● **WORK TASK 1**
From the forum thread on house-building costs, extract the passage starting at "The site currently" and ending at "missed something off.".

Start of TEXT SECTION

# Building a House - Costings



## Taxboy (Aug 23, 2006)

A quick question - I'm doing some back of an envelope number crunching here to see if building a house is worthwhile financially

The site currently has a scabby house of non-standard construction on it so looking to demolish and replace with a smart new version

Based on 4 bed 2 bath floor area 270sq metre, traditional brick construction

Demolish £10,000
Rebuild £300,000 allowing £20,000 for kitchen and bathrooms + £7000 for double garage
Architect + legal £10,000

Am I about on the money or have I missed something off. 

Build will be in Suffolk and looking for fully managed build

Any comments from people in the trade much appreciated


----------



## mickl (Dec 21, 2010)

Dont forget new builds are vat free.:thumb: subject to I R conditions
http://www.hmrc.gov.uk/vat/sectors/builders/new-houses.htm#1

Good luck
Mick L


----------



## Rob_Quads (Jul 17, 2006)

So much variation its very hard to say. Local builder prices vary. The cost in SE will be NW etc

I would have thought you could easily get a 4 bed done for that sort of money


----------



## carl123uk (Jun 16, 2008)

£300k seems alot for the 270sq metre area


----------



## sean20 (Jan 17, 2011)

have you checked regarding to planing as i know in my area alot of people are doing similar but only demolishing part of the building and adding extensions ect as the builders say demolishing and starting from scratch opens a can of worms with the planing

but that mite just be in my area

good luck


----------



## Rob_Quads (Jul 17, 2006)

End of TEXT SECTION

● **WORK TASK 2**
Put every line of the records below into a JSON list of strings, one string per line, skipping blank lines. Leave the pictures out.

Start of RECORDS TO PROCESS

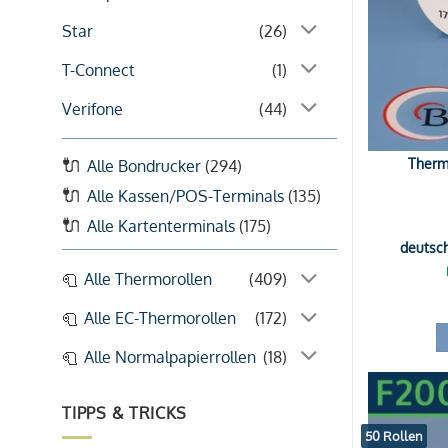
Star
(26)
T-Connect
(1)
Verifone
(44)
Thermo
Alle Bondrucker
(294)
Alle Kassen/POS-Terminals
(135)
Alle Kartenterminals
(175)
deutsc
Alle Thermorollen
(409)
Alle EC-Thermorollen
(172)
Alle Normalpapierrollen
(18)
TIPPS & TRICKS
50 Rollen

End of RECORDS TO PROCESS

● **WRITTEN ANSWER 1**
The site currently has a scabby house of non-standard construction on it so looking to demolish and replace with a smart new version

Based on 4 bed 2 bath floor area 270sq metre, traditional brick construction

Demolish £10,000
Rebuild £300,000 allowing £20,000 for kitchen and bathrooms + £7000 for double garage
Architect + legal £10,000

Am I about on the money or have I missed something off.

● **WRITTEN ANSWER 2**
[
  "Star",
  "(26)",
  "T-Connect",
  "(1)",
  "Verifone",
  "(44)",
  "Thermo",
  "Alle Bondrucker",
  "(294)",
  "Alle Kassen/POS-Terminals",
  "(135)",
  "Alle Kartenterminals",
  "(175)",
  "deutsc",
  "Alle Thermorollen",
  "(409)",
  "Alle EC-Thermorollen",
  "(172)",
  "Alle Normalpapierrollen",
  "(18)",
  "TIPPS & TRICKS",
  "50 Rollen"
]